Along the way, I achieved financial independence, made my first million, attended law school, and inadvertently became an investment trainer, despite initially thinking it was just a side gig. Now, in my latest incarnation, this blog has morphed into a small personal finance YouTube channel.
The financial markets have also experienced significant growth over the past 20 years. On 5th October 2015, the STI stood at 2091.91, and as of today, it is 4,411.95.
At this point, the evolution of my media presence continues. It does not take a genius to figure out that blogging is no longer as cool as it once was, and many of the bloggers who began this journey with me twenty years ago are no longer in operation today. A new generation of content creators has now taken over on platforms like TikTok.
To celebrate this blog's birthday, I have finally agreed to pay for my CapCuts Pro subscription using the blog revenue I have just collected, and I have launched my second mini-course on the Journey to becoming a Millionaire. Hopefully, the video quality will be better as I have added noise reduction and audio normalisation to my videos.
As for this upcoming week, I have no previews of the videos I will post, but the following 2-3 videos will be related to the SGX Next 50 mid-cap stock counters.
Are there any valuable insights or narratives from this twenty-year-old journey?
As we get older, we can only connect the dots in hindsight.

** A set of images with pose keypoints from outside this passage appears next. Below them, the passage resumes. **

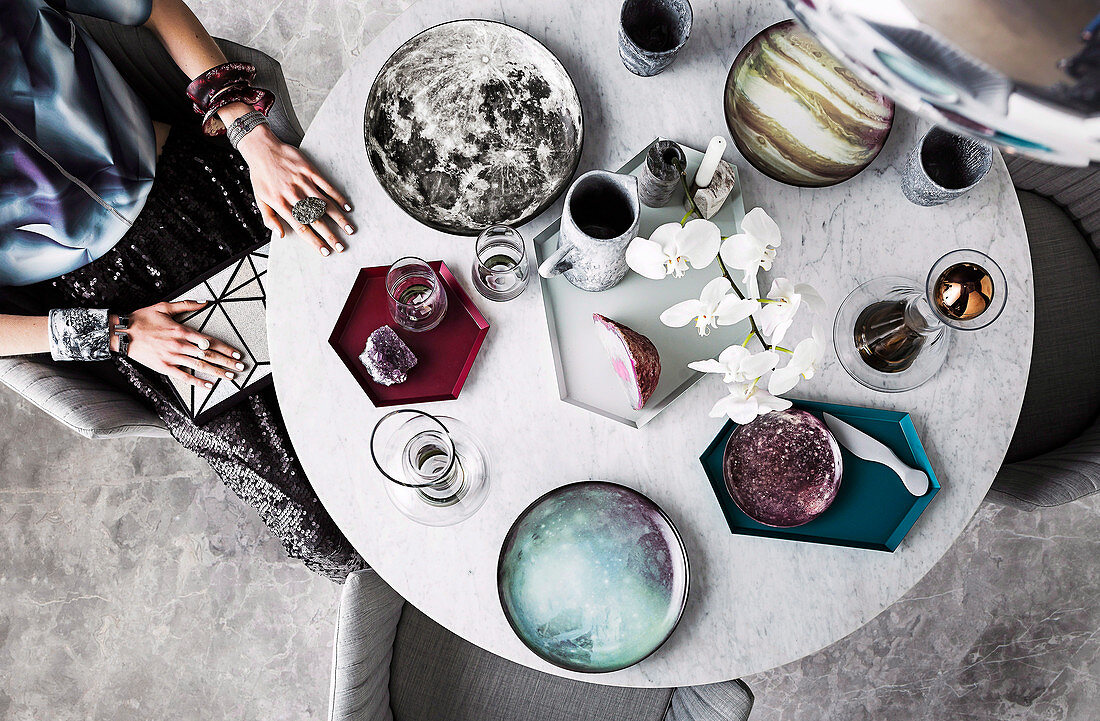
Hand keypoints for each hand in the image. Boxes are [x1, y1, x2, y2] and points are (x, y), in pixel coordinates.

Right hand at [114, 301, 243, 388]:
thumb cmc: (142, 319)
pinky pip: (183, 376)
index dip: (225, 348)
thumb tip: (204, 302)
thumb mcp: (164, 307)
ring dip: (217, 372)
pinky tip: (208, 385)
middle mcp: (180, 345)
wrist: (121, 333)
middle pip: (208, 355)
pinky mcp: (164, 367)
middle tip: (240, 368)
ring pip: (199, 366)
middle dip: (227, 362)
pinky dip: (197, 382)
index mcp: (182, 330)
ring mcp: (172, 357)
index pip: (209, 341)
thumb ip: (186, 305)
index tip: (236, 353)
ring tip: (230, 377)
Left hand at [235, 123, 354, 256]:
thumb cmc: (261, 176)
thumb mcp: (260, 199)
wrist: (262, 149)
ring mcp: (303, 182)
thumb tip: (280, 236)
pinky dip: (338, 197)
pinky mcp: (310, 171)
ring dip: (339, 219)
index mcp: (281, 204)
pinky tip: (347, 207)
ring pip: (324, 204)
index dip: (314, 241)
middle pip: (315, 219)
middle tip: (341, 246)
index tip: (325, 251)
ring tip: (350, 230)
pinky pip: (327, 186)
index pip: (301, 228)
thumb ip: (269, 219)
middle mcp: (294, 195)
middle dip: (330, 235)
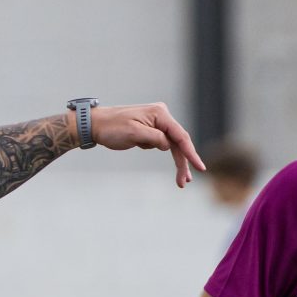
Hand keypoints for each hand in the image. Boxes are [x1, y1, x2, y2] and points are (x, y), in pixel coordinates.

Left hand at [90, 102, 204, 187]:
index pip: (180, 136)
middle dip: (183, 163)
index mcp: (160, 114)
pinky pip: (164, 144)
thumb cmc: (112, 128)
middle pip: (179, 142)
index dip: (191, 153)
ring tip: (181, 181)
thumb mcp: (134, 134)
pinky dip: (167, 155)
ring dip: (177, 162)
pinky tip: (154, 155)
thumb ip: (155, 139)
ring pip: (173, 145)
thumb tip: (168, 146)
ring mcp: (157, 122)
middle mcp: (161, 116)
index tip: (200, 168)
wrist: (96, 125)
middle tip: (184, 182)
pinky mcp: (152, 129)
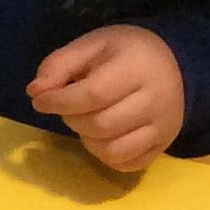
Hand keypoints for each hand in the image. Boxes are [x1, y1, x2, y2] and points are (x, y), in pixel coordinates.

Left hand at [28, 25, 184, 171]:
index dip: (59, 101)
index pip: (93, 95)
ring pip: (112, 150)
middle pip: (100, 125)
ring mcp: (164, 127)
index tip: (40, 101)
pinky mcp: (164, 146)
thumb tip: (35, 92)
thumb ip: (59, 65)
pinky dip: (106, 155)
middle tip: (69, 106)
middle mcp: (156, 101)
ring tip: (87, 119)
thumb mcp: (91, 45)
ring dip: (87, 140)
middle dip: (72, 118)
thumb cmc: (124, 53)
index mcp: (137, 68)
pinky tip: (103, 136)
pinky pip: (127, 164)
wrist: (174, 64)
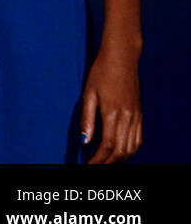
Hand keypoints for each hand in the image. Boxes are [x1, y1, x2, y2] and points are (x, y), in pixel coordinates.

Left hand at [81, 47, 141, 162]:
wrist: (122, 57)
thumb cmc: (101, 72)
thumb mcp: (88, 93)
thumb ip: (87, 118)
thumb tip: (84, 141)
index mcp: (113, 113)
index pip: (107, 146)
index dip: (98, 160)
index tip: (88, 165)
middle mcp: (128, 118)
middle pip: (121, 151)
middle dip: (108, 163)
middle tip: (95, 166)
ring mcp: (136, 116)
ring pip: (132, 148)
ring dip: (120, 159)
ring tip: (106, 162)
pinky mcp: (140, 114)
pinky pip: (139, 139)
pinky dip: (131, 150)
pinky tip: (121, 151)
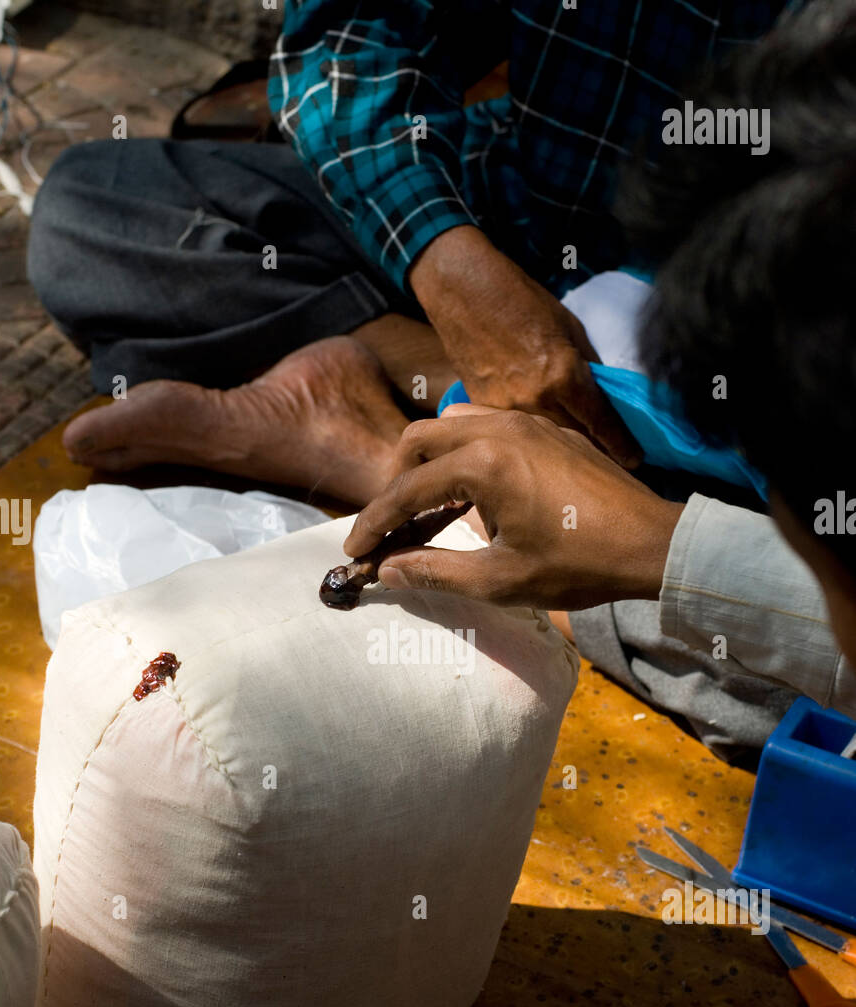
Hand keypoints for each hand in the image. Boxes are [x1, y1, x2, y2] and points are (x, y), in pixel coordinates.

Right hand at [345, 406, 683, 609]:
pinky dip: (463, 454)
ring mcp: (526, 423)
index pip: (407, 490)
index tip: (356, 550)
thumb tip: (388, 571)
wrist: (652, 544)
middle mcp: (499, 429)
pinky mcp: (548, 430)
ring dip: (428, 461)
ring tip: (427, 507)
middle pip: (418, 440)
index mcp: (483, 464)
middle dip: (394, 483)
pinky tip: (473, 495)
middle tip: (390, 526)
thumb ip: (435, 571)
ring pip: (452, 424)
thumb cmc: (579, 565)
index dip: (375, 524)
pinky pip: (487, 427)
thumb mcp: (500, 580)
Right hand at [409, 226, 640, 467]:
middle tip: (609, 456)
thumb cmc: (521, 301)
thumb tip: (604, 395)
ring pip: (542, 442)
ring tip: (574, 452)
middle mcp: (536, 400)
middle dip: (595, 449)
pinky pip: (513, 431)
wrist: (465, 291)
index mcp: (563, 376)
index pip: (602, 423)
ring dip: (561, 447)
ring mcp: (506, 409)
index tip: (634, 460)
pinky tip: (535, 437)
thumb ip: (587, 366)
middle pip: (575, 440)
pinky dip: (527, 434)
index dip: (621, 445)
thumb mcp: (569, 327)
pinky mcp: (483, 411)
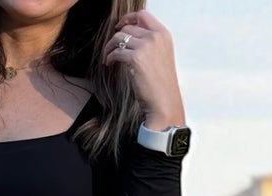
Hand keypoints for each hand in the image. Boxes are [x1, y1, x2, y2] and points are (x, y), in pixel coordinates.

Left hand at [104, 12, 185, 129]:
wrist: (164, 102)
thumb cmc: (162, 85)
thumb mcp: (161, 57)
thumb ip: (150, 44)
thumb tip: (130, 38)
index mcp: (163, 35)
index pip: (143, 15)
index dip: (128, 19)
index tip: (120, 26)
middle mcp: (155, 37)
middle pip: (128, 28)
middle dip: (115, 38)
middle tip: (110, 48)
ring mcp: (146, 46)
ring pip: (119, 37)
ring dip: (109, 47)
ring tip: (107, 57)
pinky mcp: (136, 58)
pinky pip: (116, 52)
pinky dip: (109, 57)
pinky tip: (109, 63)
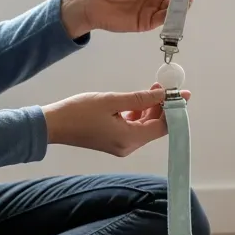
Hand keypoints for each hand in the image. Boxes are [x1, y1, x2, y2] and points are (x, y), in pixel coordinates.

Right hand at [42, 86, 191, 156]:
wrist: (52, 125)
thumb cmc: (78, 112)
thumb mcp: (112, 101)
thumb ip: (140, 98)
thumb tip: (164, 95)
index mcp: (129, 139)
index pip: (162, 127)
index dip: (174, 110)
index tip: (182, 94)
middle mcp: (128, 146)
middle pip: (155, 128)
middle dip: (163, 107)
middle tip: (167, 87)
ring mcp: (120, 145)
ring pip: (144, 127)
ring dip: (150, 109)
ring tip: (153, 89)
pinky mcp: (113, 140)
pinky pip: (133, 127)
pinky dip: (139, 114)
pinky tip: (138, 100)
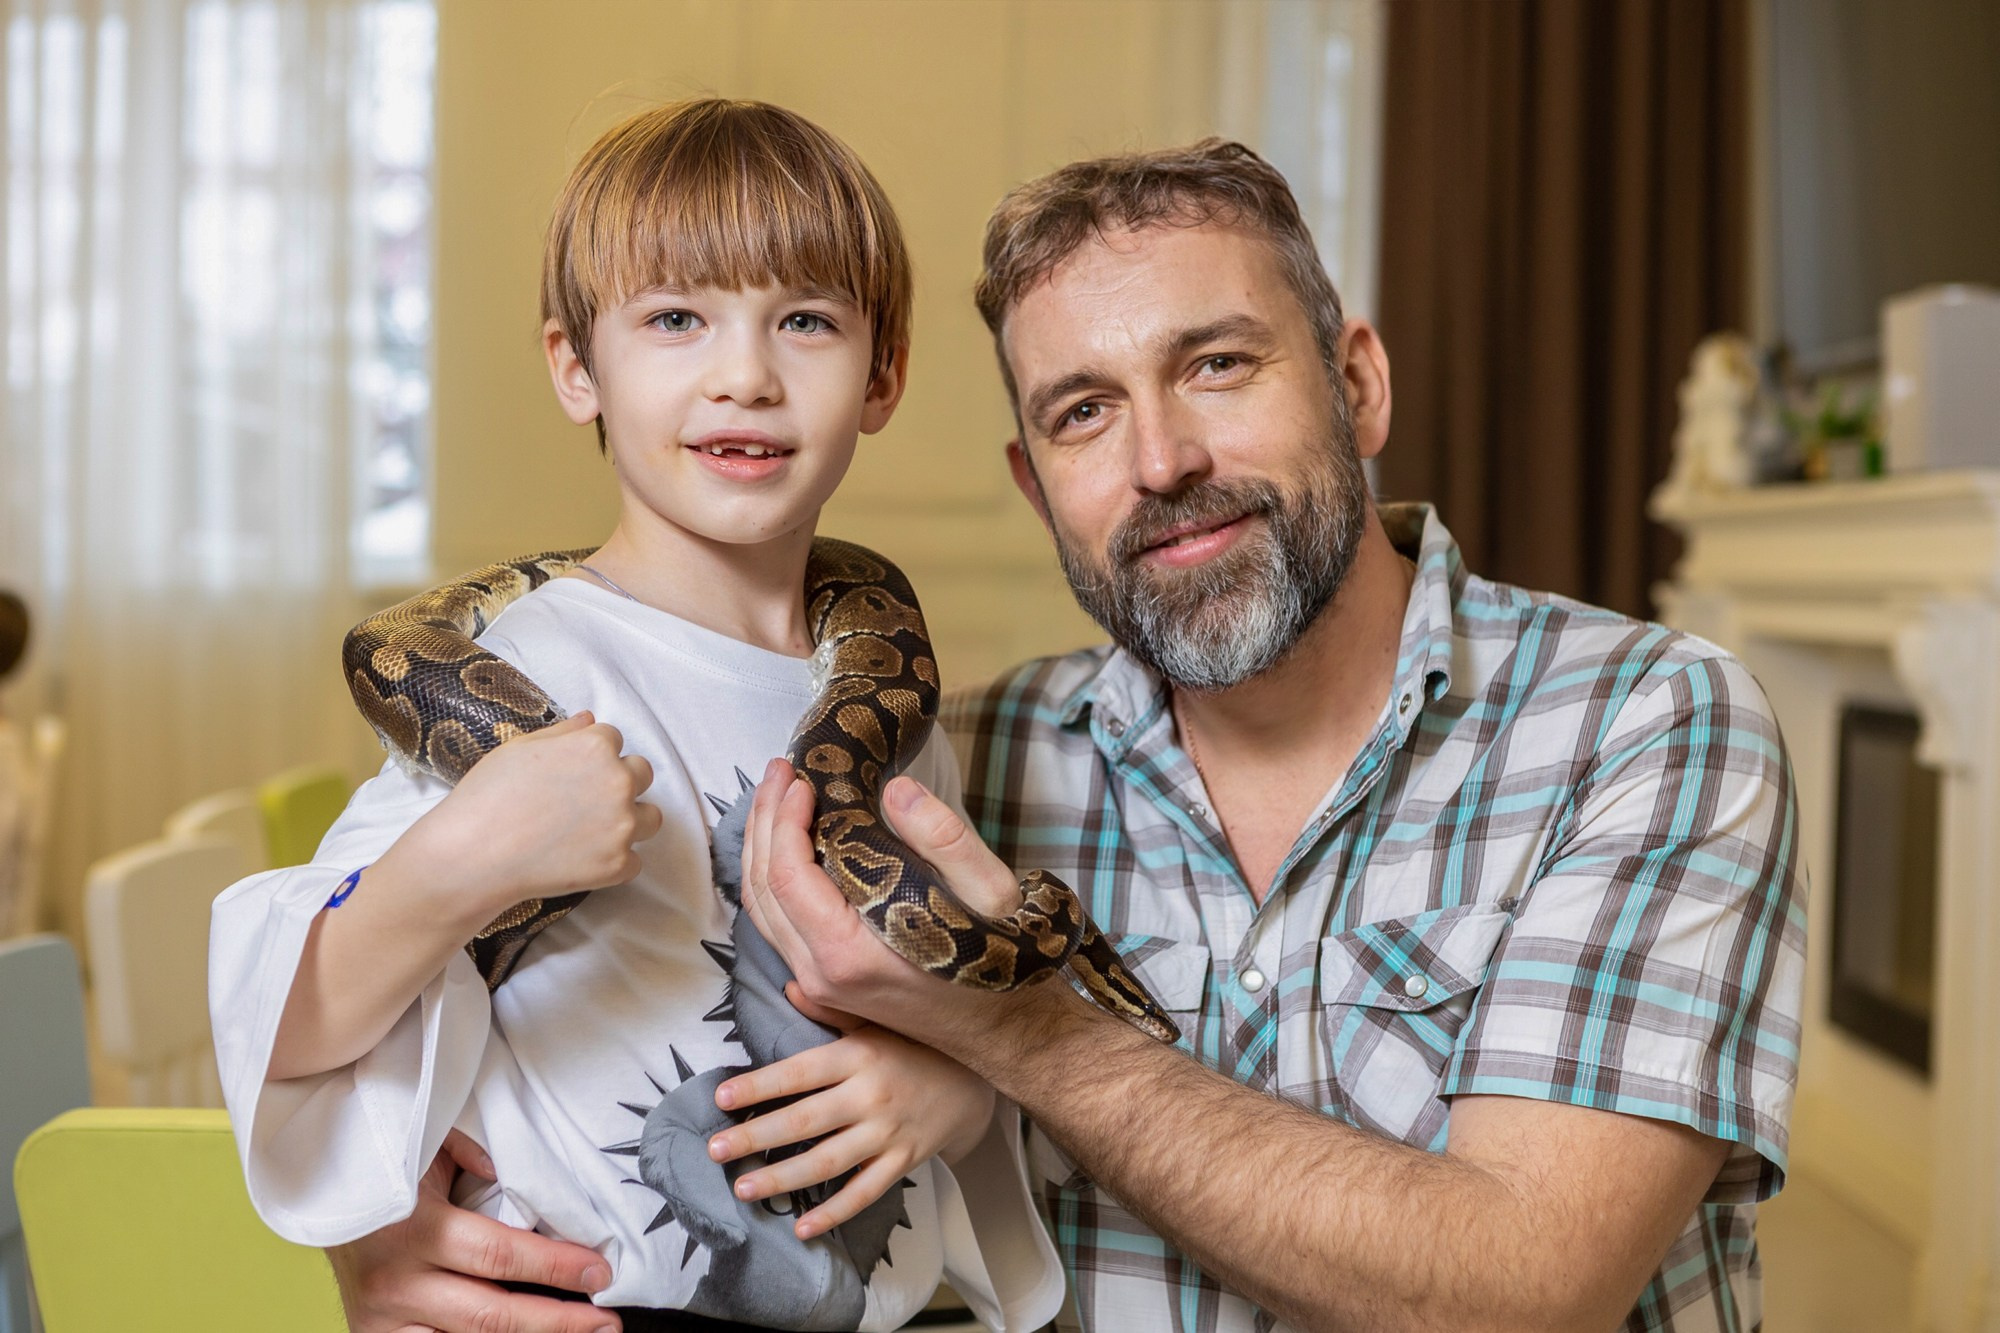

My interest in personal finance was built up the old-fashioned way, through rigorous examinations and taking a leap of faith into buying stocks after stubbornly thinking that unit trusts provided better diversification.
My book was published to prove to some people that publishing a book can be easy if a person puts their mind to it - it is not some kind of dramatic hero's journey that animates others.
Musically, Growing Your Tree of Prosperity was written as a "diss track". It was self-published for shits and giggles. But little did I know that it would only reach the non-fiction bestsellers list at 10th position for just one week, which is a ridiculously terrific win for a rookie author.
The blog was born because there is power in putting thoughts into words.
Along the blog's evolution, I was swept up in BigFatPurse's grand attempt to "unionise" financial bloggers and get us together for drinks and parties.
We even incorporated a small, but very profitable company together called BigScribe. In its early days, BigScribe organised paid financial seminars which sold out at every event, which led me to seriously consider the possibility of becoming an investment trainer after I was admitted to the bar.
I've been an investment trainer for nearly 7 years, graduating over 700 students across 39 training batches. This is longer than any IT job I have previously held.
So moving forward, where am I headed next?
For one thing, many attempts to unretire have failed. When I tried to become an associate with a small firm, my Graves' disease returned, and I was only able to get off the medication yesterday. This year, both attempts to secure a training internship in AI were unsuccessful. I will share details when the report arrives later next week.
But we live in a brave new world, and so long as there are SkillsFutures credits and we can get paid to attend full-time courses, we can become anything we want to be.
However, at this moment, I feel old and tired, having not travelled for two years, as I also play a minor caregiving role for my mum. I will aim to complete all my courses and part-time obligations.
Thereafter, I will attend some singing voice and vocal projection courses.
Maybe you'll see me on Golden Age Talentime next!